After eight laps the dash for dry tyres began. The variable Hamilton didn't want was in play. Massa was the first of the leading group in after 10 laps, Hamilton 11. The episode dropped him to seventh. Jarno Trulli went wide a lap later. Hamilton was up to sixth. Then a move reserved for heroes to dispatch Giancarlo Fisichella.
The manoeuvre through turn one, and the one at turn 12 that accounted for Glock, bookended a process that began a year ago. The long march to the summit started in a Sao Paulo hotel room 24 hours after falling off the 2007 championship cliff. Food poisoning and heartbreak had brought Hamilton low. It was an act of cruelty to force him to answer for his nosedive. He took his lumps and, between lunges for the toilet bowl, mapped the coming weeks. "There are 22 until Melbourne," he said. "When I get to Australia I'll be a better driver; fitter and stronger than before."
Too right, blue. Hamilton won from pole. What followed was typical of a season that would contort through any number of narrative twists. The blue sky script perished immediately in Malaysia and Bahrain. What had been a nine-point lead over Raikkonen after the first race was now a five-point deficit after three.
Hamilton's confidence evaporated. He talked of trying too hard. At a dinner in Brazil last week a McLaren executive opened a window into Hamilton's churning psyche in April. He believed the trauma of the championship failure five months earlier had cut deeper than any imagined. He could not offer a definitive account, but felt the matter had not been resolved. Hamilton was knee deep in his first crisis in F1. He was the man on whom responsibility rested. His team-mate, Kovalainen, was new to McLaren. Hamilton was growing up on the front line. His challenge then was not the championship but to rediscover himself. We got him back in Monaco.
Reputations are forged in the rain. Hamilton raced in Senna's orbit that day; peerless. It was a display to end all debate about his credentials as a grand prix man. Or it should have been.
Hamilton polarises opinion. When he shunted himself and Raikkonen out of the race in the Canadian pits Hamilton thought he had simply made a mistake. He hadn't. He had folded in battle, according to the anti-Hamilton lobby. Questions about his temperament were raised. It is the reductio absurdum of F1 that Hamilton cracks under the cosh, but on his detractors raged.

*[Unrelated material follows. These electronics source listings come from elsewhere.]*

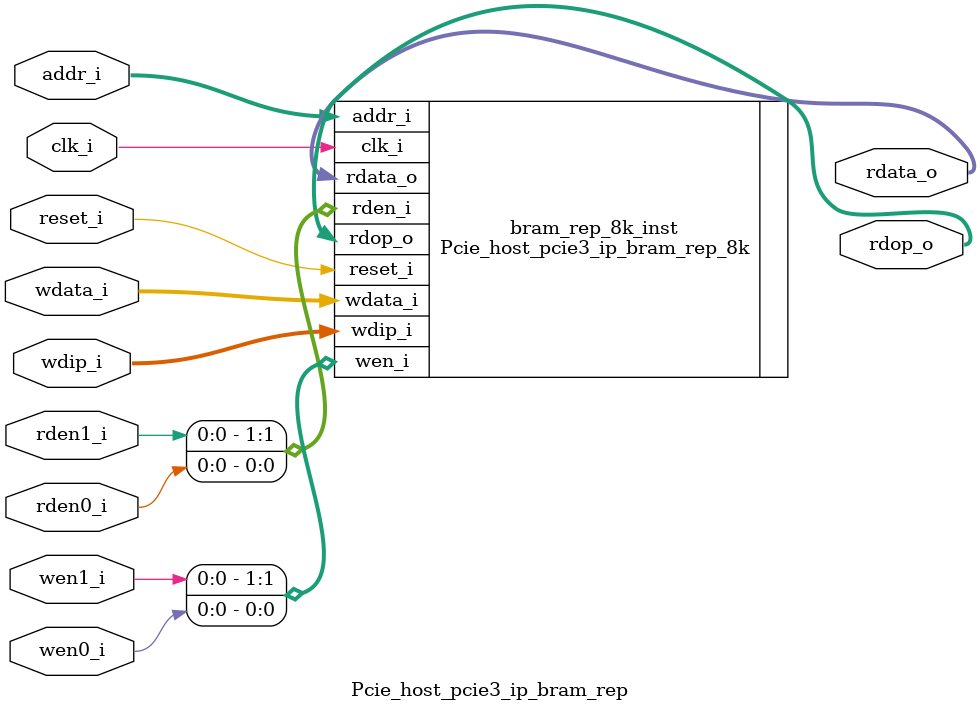
<source format=v>


`timescale 1ps/1ps

module Pcie_host_pcie3_ip_bram_rep 
 #(
  parameter TCQ = 100
  ) (
  input  wire         clk_i,
  input  wire         reset_i,
  input  wire   [8:0] addr_i,
  input  wire [127:0] wdata_i,
  input  wire  [15:0] wdip_i,
  input  wire         wen0_i,
  input  wire         wen1_i,
  input  wire         rden0_i,
  input  wire         rden1_i,
  output wire [127:0] rdata_o,
  output wire  [15:0] rdop_o
  );

  Pcie_host_pcie3_ip_bram_rep_8k 
 #(
    .TCQ (TCQ))
  bram_rep_8k_inst (
    .clk_i (clk_i),
    .reset_i (reset_i),
    .addr_i (addr_i[8:0]),
    .wdata_i (wdata_i[127:0]),
    .wdip_i (wdip_i[15:0]),
    .wen_i ({wen1_i, wen0_i}),
    .rden_i ({rden1_i,rden0_i}),
    .rdata_o (rdata_o[127:0]),
    .rdop_o (rdop_o[15:0])
  );

endmodule

</source>
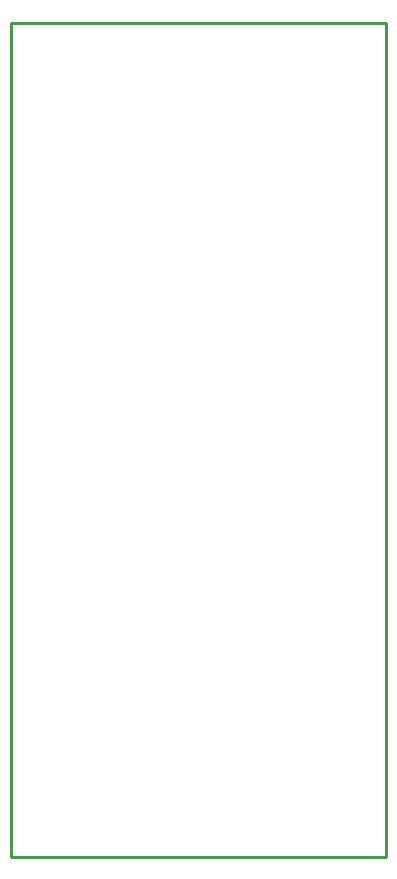
<source format=gko>
G04 Layer: BoardOutlineLayer*
G04 EasyEDA Pro v2.2.40.8, 2025-09-14 15:16:37*
G04 Gerber Generator version 0.3*
G04 Scale: 100 percent, Rotated: No, Reflected: No*
G04 Dimensions in millimeters*
G04 Leading zeros omitted, absolute positions, 4 integers and 5 decimals*
G04 Generated by one-click*
%FSLAX45Y45*%
%MOMM*%
%ADD10C,0.254*%
%ADD11C,0.5377*%
G75*


G04 Rect Start*
G54D10*
G01X0Y-6908800D02*
G01X0Y152400D01*
G01X3175000Y152400D01*
G01X3175000Y-6908800D01*
G01X0Y-6908800D01*
G04 Rect End*

M02*


</source>
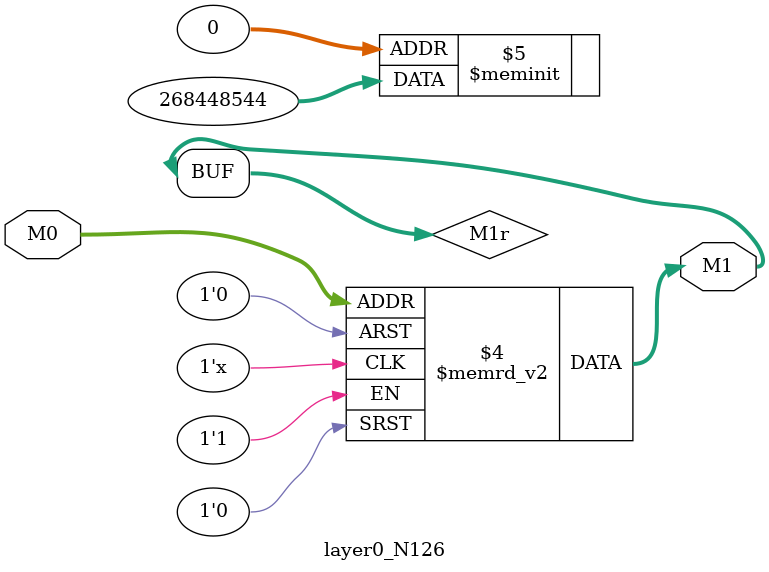
<source format=v>
module layer0_N126 ( input [3:0] M0, output [1:0] M1 );

	(*rom_style = "distributed" *) reg [1:0] M1r;
	assign M1 = M1r;
	always @ (M0) begin
		case (M0)
			4'b0000: M1r = 2'b00;
			4'b1000: M1r = 2'b00;
			4'b0100: M1r = 2'b11;
			4'b1100: M1r = 2'b00;
			4'b0010: M1r = 2'b10;
			4'b1010: M1r = 2'b00;
			4'b0110: M1r = 2'b11;
			4'b1110: M1r = 2'b01;
			4'b0001: M1r = 2'b00;
			4'b1001: M1r = 2'b00;
			4'b0101: M1r = 2'b00;
			4'b1101: M1r = 2'b00;
			4'b0011: M1r = 2'b00;
			4'b1011: M1r = 2'b00;
			4'b0111: M1r = 2'b00;
			4'b1111: M1r = 2'b00;

		endcase
	end
endmodule

</source>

He erred for sure. It was not pressure that did for him but youth. Enthusiasm for the fight was his failing, not a vulnerable psyche. A susceptibility to pressure inhibits performance. Hamilton wasn't shrinking in the Canadian pit lane, he was surging. Hamilton was back in the stocks on the eve of his home grand prix after two pointless finishes. The best story to drop in British sport for years was rapidly turning rank. This was it, a career litmus test with the potential to break him. If ever a bloke was under pressure it was Hamilton at Silverstone. His answer was emphatic, the critics smoked, as they were in Sao Paulo. Hamilton is a winner. Get used to it.
Massa was magnanimous in defeat. It cannot have been easy to have had a lifetime's achievement yanked from his grasp in such circumstances. He was three corners into his lap of honour when he was told his dream was over.

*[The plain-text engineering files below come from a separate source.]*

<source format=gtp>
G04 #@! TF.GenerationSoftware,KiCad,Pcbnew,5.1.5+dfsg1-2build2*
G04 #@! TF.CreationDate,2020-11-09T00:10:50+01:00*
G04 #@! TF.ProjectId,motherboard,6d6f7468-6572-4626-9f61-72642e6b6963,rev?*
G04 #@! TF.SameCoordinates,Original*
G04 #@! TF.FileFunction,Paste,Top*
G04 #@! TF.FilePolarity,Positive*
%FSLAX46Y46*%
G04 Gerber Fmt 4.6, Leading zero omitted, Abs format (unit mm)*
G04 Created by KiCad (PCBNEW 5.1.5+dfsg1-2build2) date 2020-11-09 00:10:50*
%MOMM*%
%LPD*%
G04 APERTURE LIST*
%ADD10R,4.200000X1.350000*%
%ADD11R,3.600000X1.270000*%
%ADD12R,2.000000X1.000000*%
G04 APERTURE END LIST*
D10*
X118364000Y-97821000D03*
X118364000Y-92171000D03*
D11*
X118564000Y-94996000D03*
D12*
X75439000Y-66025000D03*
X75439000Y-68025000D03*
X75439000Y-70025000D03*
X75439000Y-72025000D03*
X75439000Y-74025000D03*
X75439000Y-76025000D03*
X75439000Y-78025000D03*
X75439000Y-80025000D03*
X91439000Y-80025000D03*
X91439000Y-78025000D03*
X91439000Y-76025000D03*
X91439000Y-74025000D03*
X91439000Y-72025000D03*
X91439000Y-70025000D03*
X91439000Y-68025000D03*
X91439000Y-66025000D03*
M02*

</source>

A year ago Hamilton's world had spun similarly off its axis. He didn't deserve to sink as he did. A new chapter opens with his championship success. The way he took his chance reinforced his credentials as an athlete of singular standing. No Muhammad Ali? Flavio Briatore might wish to reconsider. This was Hamilton's rumble in the jungle, a timeless moment in the history of sport.